De Linkspartij levert het oudste lid en het jongste parlementslid: de Linkspartij-politicus Gregor Gysi opent de constituerende vergadering van de nieuwe Bondsdag als oudste lid. Hij is al bijna 31 jaar lid van de Bondsdag. De fractie van Gysi heeft ook het jongste parlementslid: Luke Hoß van de Linkse Partij is pas 23 jaar oud. Alleen al zes van de tien jongste leden van de nieuwe Bondsdag komen uit de Linkspartij. Twee van hen komen van de AfD, één van de Groenen en één van de CDU.
De AfD heeft de oudste gekozen vertegenwoordigers: onder de tien oudste parlementsleden bevinden zich zeven AfD-politici, waaronder het oudste parlementslid, Alexander Gauland, die 84 jaar oud is. Ook op de lijst van de oudste staat de vermoedelijke volgende bondskanselier, Friedrich Merz van de CDU, op plek tien op 69-jarige leeftijd. Ook de Groenen-politica Claudia Roth, die eveneens herkozen werd in de Bondsdag, haalde de top tien.
De Bondsdag wordt een beetje ouder: volgens eigen publicaties begon de 20e Bondsdag met een gemiddelde leeftijd van 47,3 jaar, de 21e Bondsdag is iets ouder - met een gemiddelde leeftijd van 48,0 jaar, aldus een analyse van ntv.de. 33 parlementsleden zijn jonger dan 30 jaar, terwijl 101 parlementsleden ouder zijn dan 60 jaar. De oudste fractie is de AfD, die momenteel 51,5 jaar bestaat. Daarna volgen de vakbonden CSU (49,2 jaar) en CDU (48,3 jaar). Daartussenin zit de SPD (48,6 jaar). De leden van de GroenLinks (43,2) en de Linkspartij (43,0) zijn aanzienlijk jonger.

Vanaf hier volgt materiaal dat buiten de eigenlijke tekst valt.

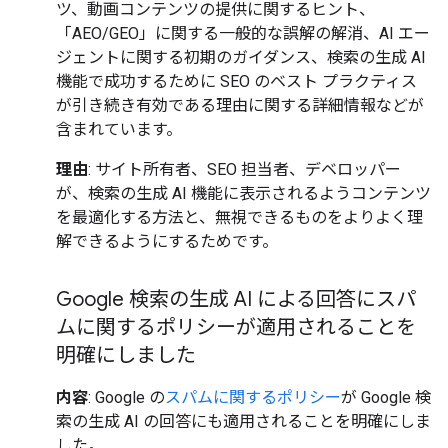
ツ、動画コンテンツの提供に関するヒント、
「AEO/GEO」に関する一般的な誤解の解消、AI エー
ジェントに関する初期のガイダンス、検索の生成 AI
機能で成功するために SEO のベスト プラクティス
が引き続き有効である理由に関する詳細情報などが
含まれています。
理由
: サイト所有者、SEO 担当者、デベロッパー
が、検索の生成 AI 機能に表示されるようコンテンツ
を最適化する方法と、無視できるものをよりよく理
解できるようにするためです。
Google 検索の生成 AI による回答にスパ
ムに関するポリシーが適用されることを
明確にしました
内容
: Google の
スパムに関するポリシー
が Google 検
索の生成 AI の回答にも適用されることを明確にしま
した。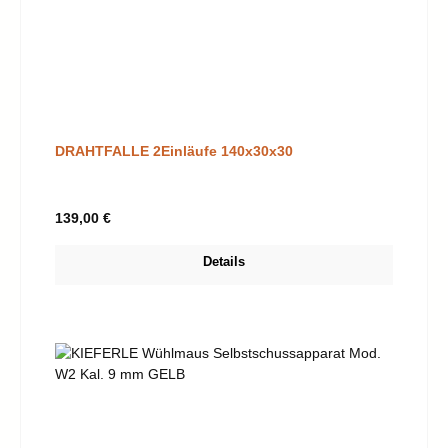
DRAHTFALLE 2Einläufe 140x30x30
Regulärer Preis:
139,00 €
Details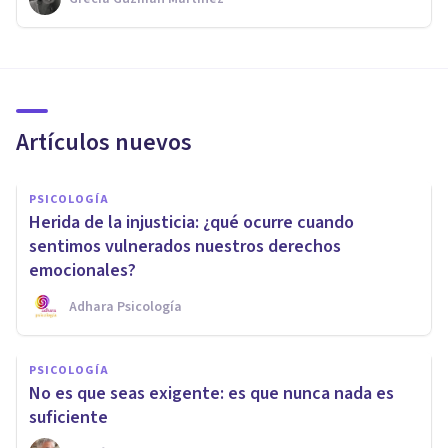
Artículos nuevos
PSICOLOGÍA
Herida de la injusticia: ¿qué ocurre cuando
sentimos vulnerados nuestros derechos
emocionales?
Adhara Psicología
PSICOLOGÍA
No es que seas exigente: es que nunca nada es
suficiente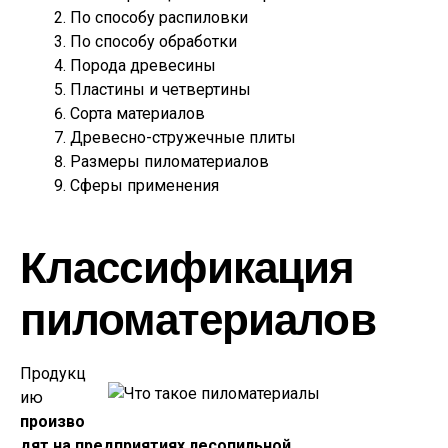
По способу распиловки
По способу обработки
Порода древесины
Пластины и четвертины
Сорта материалов
Древесно-стружечные плиты
Размеры пиломатериалов
Сферы применения
Классификация
пиломатериалов
Продукц
ию
произво
дят на предприятиях лесопильной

333 parlementsleden vertrekken, 230 nieuwe komen erbij: 333 parlementsleden verlaten de huidige Bondsdag, waaronder alle 90 parlementsleden van de FDP en 98 van de SPD. Er werden 400 parlementsleden herkozen, waarbij de grootste posities werden bekleed door de CDU/CSU met 146 en de SPD met 109 parlementsleden. Er werden 230 nieuw gekozen parlementsleden: 92 alleen al van de AfD, 62 van de Unie en 51 van Links.
In de toekomst zal de plenaire vergadering 103 zetels minder tellen: door de kieshervorming waartoe de Stoplichtcoalitie heeft besloten, krimpt het parlement van 733 naar 630 leden. Er zijn geen overhang- of compenserende mandaten meer. Een gevolg van de hervorming is dat 23 kandidaten die bij de eerste stemming in hun kiesdistricten voorstonden, geen mandaat in de Bondsdag krijgen.
De kosten voor de Bondsdag zullen naar verwachting aanzienlijk dalen: volgens berekeningen van het Duitse Economisch Instituut (IW) kan een verkleining van de Bondsdag jaarlijks een bedrag van drie cijfers aan miljoenen besparen. Er is potentieel voor besparingen, vooral op de salarissen van parlementsleden. Ook van belang zijn de salarissen van de parlementsleden, de financiële betalingen aan de fracties en de kosten voor reizen, kiesdistrictkantoren en tweede huizen in Berlijn.